Consequently, Mr. Lewis said, the mountains provide shelter from violent
winds and sudden changes in temperature coming from the north.

(b) To the east, the data is ambiguous as to the existence of a temperature difference as described above. However, the eastern boundary does correspond approximately to a topographical change, where the Boston and Ouachita Mountains begif their descent to the alluvial plain of the Mississippi River. This topographical change is reflected in a change in the character of the soil; for instance, the Leadville-Taft soils begin to occur much more frequently; and, within the Linker and Mountainburg soils, there is an increasing predominance of the Linker variety and a corresponding drop-off in the Mountainburg.

(c) To the south, the boundary of the area delineates the extent of "soil types
suitable for grape production." Additionally, Professor Morris stated, "All areas south of the Arkansas Mountain area would be considered in the Pierce's disease region and in these areas, the Vitis rotundifolia are best adapted since they are resistant or tolerant to Pierce's disease." Pierce's disease is a vine-destroying disease,' associated with warm climates, which attacks vines of the Vitis vinifera species from which most of the world's wines are produced.
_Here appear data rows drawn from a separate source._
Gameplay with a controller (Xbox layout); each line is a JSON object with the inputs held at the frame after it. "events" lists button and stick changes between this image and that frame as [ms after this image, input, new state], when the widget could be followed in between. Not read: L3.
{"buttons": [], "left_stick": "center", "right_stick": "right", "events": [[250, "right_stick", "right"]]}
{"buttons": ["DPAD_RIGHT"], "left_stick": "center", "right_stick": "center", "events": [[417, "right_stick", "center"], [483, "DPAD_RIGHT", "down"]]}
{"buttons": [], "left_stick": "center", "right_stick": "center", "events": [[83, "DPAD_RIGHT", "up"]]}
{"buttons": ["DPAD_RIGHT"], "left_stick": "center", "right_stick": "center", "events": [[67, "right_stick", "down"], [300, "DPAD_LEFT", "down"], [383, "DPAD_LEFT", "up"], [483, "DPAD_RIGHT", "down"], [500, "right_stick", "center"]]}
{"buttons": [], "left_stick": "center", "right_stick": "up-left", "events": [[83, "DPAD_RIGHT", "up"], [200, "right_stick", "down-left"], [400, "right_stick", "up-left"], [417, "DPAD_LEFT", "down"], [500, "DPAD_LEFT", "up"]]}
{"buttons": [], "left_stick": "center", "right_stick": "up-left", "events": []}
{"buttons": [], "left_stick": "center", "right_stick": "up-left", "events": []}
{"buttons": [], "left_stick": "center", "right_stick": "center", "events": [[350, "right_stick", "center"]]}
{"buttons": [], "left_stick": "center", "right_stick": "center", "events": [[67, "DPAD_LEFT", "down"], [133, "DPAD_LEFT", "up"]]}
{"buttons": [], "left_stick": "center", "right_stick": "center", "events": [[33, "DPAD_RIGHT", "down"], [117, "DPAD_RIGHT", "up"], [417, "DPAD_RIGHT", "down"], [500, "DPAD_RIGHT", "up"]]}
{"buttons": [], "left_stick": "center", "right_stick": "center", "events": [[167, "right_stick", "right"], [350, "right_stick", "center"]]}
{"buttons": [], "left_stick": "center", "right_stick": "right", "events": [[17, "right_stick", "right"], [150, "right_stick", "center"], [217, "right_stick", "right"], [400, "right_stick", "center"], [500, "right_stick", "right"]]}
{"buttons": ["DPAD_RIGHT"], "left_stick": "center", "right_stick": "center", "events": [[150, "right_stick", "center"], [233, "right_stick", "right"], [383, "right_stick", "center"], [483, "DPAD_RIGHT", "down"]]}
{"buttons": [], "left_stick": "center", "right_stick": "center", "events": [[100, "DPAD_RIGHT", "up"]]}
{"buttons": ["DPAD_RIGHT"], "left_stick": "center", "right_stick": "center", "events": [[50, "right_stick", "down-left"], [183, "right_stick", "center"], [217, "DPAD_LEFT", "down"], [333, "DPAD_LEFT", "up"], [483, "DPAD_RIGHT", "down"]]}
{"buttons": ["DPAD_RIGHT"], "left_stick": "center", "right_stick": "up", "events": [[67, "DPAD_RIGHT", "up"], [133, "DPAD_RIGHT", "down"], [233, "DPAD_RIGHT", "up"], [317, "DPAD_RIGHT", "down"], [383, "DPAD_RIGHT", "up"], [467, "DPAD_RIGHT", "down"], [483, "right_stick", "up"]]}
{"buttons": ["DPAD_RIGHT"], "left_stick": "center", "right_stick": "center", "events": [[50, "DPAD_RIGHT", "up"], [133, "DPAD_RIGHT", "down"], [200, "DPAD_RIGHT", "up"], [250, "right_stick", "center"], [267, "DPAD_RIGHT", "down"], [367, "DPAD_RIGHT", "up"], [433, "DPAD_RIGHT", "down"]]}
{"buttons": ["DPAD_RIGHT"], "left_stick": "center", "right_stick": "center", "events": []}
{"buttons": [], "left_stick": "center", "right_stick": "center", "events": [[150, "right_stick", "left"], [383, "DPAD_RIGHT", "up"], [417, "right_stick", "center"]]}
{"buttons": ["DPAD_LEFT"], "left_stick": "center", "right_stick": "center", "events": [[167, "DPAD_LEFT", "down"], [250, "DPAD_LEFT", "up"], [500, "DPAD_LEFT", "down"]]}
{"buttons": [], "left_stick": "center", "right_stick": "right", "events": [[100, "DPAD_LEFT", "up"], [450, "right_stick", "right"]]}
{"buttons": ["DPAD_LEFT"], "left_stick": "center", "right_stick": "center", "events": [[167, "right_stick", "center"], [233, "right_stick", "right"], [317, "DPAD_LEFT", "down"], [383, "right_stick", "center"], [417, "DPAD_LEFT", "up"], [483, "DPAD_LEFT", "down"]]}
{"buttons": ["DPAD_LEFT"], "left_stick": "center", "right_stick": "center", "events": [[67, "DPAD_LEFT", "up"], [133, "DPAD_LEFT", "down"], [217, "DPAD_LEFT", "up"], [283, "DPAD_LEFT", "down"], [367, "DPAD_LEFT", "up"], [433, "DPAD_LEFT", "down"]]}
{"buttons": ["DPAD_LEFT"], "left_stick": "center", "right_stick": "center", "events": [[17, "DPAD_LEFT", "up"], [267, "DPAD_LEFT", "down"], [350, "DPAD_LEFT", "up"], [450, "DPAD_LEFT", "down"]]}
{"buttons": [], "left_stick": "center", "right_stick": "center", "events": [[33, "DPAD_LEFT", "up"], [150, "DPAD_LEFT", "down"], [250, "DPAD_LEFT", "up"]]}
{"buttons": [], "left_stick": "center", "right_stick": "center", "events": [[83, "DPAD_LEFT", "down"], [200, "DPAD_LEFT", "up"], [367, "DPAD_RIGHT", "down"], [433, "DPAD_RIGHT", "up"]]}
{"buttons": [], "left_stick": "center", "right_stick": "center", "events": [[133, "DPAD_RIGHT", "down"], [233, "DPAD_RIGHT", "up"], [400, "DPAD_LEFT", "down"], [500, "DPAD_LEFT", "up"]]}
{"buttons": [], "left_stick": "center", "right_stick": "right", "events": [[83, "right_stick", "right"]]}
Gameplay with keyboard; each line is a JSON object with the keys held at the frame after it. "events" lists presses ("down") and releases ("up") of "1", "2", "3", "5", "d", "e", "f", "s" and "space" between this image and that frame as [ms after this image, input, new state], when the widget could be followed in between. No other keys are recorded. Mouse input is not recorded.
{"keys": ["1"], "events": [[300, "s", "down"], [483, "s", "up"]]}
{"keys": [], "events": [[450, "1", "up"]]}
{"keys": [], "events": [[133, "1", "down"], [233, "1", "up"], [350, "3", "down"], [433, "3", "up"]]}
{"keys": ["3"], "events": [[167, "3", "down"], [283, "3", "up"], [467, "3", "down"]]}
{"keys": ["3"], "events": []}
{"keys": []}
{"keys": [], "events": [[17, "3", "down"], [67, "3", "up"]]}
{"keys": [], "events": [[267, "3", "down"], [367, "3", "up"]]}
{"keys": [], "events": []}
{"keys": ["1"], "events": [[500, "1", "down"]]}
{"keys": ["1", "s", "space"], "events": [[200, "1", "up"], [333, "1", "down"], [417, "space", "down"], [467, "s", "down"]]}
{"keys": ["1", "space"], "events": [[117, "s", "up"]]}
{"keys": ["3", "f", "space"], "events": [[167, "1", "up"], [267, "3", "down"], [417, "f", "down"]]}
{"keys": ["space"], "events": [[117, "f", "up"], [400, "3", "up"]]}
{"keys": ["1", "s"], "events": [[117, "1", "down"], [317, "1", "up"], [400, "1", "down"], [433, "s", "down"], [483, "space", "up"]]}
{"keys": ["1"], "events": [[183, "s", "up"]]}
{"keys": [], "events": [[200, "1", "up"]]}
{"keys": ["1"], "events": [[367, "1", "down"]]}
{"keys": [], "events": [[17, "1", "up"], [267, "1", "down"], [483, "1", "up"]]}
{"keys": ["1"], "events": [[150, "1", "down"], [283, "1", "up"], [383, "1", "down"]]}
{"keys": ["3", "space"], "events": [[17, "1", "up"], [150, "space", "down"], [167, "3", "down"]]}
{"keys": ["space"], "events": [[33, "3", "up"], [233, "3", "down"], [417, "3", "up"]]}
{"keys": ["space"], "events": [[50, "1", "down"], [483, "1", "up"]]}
Vitis vinifera is grown in the Arkansas Mountain area, but has not been grown successfully in the region to the south of it.

===Climate===
The climate of the Altus area, within Arkansas Mountain AVA, is significantly affected by several geographic features which distinguish it from surrounding areas. The ridges of the Boston Mountains to the north provide a barrier against the penetration of cold air from the north in the winter, and the Arkansas River valley traps warm air in the summer. Nearby Ozark at 400 ft has an average of 213 frost-free growing days a year. It has been observed that growers in the hills around Altus enjoy additional frost-free growing days because the colder air sinks to the river valley, and forces warmer air into the hills in the early spring and late fall. Approximately 45 inches of rainfall yearly provides plentiful moisture, so that irrigation is not always necessary. The USDA plant hardiness zone range from 7a to 8a.

===Soil===
Geologically, the Ozarks are regarded as an upland plateau, in which mountains and valleys have been carved out by numerous streams and rivers. The land is hilly to mountainous, and the soils are characteristically stony and well-drained. The distinctive soil of the Ozark region is "Clay from deeply weathered, well consolidated sedimentary and deeply weathered volcanic rocks."